Frozen Shoulder

The “50 year old shoulder”

In Chinese and Japanese, the “50 Shoulder”, or sometimes also called the “40 Shoulder” refers to pain and stiffness of the shoulder occurring without any apparent cause. It is not confined to the 50 year old, and may occur typically in the 35-65 age group. This is also known as the Frozen Shoulder (or Adhesive Capsulitis in medical terms). However some of these patients may have Rotator Cuff Disease or even Osteoarthritis, both of which also present as pain and stiffness. In many of these cases, the symptoms overlap with the frozen shoulder and some form of imaging (Xrays, Ultrasound or MRI scans) may be needed to differentiate them.

The Frozen Shoulder is a problem involving the shoulder capsule. This is basically a balloon that surrounds the joint, the primary function of which is to hold in the joint fluid. This balloon gets thickened and inflamed in a frozen shoulder resulting in the pain and stiffness. The Rotator Cuff is actually a number of muscles which surround the shoulder ball, sitting just outside the capsule. It is commonly inflamed (tendonitis) or even torn in this age group. Arthritis is damage to the joint cartilage itself.

The natural history of a Frozen Shoulder is that it eventually gets better on its own in most cases, but may take anything from 6 months to even 2-3 years. With treatment however, this period can be shortened dramatically. The primary treatment is that of a stretching programme.
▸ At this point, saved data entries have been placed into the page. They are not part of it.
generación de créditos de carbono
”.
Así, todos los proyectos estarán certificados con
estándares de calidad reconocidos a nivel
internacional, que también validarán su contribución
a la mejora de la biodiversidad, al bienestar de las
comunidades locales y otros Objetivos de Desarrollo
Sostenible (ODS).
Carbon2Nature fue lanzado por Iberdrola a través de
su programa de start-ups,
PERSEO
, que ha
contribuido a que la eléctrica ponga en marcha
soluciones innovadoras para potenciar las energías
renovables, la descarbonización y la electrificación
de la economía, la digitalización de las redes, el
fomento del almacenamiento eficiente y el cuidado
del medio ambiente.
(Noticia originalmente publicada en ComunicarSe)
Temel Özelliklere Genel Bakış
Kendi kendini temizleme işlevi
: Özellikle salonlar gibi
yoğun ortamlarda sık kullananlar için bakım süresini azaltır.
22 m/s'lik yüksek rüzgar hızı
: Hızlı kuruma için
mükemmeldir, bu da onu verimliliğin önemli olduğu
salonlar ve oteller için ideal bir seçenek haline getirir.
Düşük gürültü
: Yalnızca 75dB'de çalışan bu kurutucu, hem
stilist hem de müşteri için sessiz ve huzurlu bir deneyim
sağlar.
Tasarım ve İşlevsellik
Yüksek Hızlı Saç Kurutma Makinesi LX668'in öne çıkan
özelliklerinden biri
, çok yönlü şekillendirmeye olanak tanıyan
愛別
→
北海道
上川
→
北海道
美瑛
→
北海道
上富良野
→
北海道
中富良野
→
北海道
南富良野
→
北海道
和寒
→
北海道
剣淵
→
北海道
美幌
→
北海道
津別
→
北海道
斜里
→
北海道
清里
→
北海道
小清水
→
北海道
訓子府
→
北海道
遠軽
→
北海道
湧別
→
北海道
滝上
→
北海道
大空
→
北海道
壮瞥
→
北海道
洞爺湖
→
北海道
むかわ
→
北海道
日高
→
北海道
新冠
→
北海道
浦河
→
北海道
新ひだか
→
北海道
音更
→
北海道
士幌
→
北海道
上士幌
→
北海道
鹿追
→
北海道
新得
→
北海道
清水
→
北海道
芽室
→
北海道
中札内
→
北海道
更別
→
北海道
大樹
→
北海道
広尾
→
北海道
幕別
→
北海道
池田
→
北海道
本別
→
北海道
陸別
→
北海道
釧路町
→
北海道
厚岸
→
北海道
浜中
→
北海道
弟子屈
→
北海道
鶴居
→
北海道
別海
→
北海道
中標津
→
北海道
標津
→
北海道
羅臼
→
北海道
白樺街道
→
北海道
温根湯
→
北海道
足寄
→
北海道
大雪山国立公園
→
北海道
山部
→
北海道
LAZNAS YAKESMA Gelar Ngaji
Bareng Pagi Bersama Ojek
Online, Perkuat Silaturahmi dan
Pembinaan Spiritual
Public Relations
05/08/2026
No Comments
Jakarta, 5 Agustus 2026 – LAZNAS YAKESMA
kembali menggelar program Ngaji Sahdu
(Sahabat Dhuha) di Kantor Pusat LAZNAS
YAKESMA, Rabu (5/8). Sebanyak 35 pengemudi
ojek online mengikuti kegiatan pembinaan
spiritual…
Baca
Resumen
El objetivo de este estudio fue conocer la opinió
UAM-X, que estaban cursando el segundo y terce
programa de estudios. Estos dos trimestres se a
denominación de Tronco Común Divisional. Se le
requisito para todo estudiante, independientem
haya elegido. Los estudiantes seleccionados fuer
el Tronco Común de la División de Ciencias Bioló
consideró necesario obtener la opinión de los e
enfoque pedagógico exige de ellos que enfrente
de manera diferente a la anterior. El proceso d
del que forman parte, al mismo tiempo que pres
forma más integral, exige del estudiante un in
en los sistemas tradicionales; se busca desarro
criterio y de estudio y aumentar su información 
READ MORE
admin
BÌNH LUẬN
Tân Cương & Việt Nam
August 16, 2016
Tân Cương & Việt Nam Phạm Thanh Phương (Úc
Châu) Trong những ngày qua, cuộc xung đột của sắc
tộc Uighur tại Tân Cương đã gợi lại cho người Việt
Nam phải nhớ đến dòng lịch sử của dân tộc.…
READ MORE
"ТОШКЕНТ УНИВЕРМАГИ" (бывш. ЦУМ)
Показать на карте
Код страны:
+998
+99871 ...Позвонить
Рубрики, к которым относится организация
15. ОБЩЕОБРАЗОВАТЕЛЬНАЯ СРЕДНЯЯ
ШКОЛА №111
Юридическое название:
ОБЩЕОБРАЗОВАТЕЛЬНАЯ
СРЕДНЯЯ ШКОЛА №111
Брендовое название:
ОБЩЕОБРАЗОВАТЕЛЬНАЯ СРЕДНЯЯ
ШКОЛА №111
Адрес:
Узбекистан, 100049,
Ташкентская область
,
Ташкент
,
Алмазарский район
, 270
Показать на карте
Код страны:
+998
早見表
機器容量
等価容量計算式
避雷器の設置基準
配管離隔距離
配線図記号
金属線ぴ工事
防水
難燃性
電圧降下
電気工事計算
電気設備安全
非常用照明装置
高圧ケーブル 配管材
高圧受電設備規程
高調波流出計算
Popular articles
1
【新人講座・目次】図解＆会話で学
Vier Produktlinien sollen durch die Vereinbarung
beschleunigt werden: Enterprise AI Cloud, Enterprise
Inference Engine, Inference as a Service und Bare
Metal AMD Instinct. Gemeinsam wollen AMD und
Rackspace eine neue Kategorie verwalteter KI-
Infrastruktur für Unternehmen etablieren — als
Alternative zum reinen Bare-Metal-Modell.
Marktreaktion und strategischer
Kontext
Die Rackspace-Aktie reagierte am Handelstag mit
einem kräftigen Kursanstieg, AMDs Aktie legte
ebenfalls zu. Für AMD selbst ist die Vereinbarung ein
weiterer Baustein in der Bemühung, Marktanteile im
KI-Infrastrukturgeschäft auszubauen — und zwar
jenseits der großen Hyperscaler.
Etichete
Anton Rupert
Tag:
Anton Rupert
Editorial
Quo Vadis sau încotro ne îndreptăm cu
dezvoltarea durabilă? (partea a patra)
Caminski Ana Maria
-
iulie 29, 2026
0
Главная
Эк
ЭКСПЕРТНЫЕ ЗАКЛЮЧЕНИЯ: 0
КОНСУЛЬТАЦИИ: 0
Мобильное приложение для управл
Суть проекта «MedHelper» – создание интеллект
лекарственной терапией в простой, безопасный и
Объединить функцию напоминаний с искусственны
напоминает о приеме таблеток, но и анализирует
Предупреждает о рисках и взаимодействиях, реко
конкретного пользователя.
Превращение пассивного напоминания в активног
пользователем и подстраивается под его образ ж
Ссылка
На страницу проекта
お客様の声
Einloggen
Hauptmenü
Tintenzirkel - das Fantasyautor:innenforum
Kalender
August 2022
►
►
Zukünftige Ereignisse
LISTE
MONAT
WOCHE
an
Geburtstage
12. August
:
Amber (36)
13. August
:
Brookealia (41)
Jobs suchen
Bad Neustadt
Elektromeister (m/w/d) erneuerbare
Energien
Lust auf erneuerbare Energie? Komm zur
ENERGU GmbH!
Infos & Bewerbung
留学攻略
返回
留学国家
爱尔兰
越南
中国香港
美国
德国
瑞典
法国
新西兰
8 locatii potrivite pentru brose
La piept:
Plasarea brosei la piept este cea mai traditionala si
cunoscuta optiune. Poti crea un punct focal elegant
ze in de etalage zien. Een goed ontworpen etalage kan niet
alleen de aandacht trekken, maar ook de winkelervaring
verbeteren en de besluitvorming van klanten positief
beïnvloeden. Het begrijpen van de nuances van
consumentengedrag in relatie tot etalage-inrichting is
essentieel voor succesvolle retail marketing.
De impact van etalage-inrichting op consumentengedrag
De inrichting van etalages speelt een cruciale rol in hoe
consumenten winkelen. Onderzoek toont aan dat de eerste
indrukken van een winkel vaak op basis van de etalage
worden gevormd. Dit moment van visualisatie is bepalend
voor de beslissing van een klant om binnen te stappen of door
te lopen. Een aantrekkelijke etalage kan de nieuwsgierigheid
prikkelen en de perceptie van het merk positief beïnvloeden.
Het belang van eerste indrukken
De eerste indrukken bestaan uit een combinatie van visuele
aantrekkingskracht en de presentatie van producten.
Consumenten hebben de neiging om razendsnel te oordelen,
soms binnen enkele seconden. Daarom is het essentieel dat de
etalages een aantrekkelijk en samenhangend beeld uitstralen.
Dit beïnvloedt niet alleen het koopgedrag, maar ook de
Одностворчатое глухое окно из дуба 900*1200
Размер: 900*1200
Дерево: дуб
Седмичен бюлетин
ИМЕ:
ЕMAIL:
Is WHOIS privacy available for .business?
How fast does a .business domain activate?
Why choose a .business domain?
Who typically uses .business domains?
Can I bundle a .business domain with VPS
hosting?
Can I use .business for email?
The majority of patients will respond to s home programme of capsular stretching but there are always a few that do not. Those who have too much pain to stretch, or do not respond, may need further intervention. This can be in the form of a simple Manipulation, under Anaesthesia or an Arthroscopic Capsular Release. This intervention is merely a way to get over the “hurdle” as the patient still needs to continue stretching for 2-3 months after this.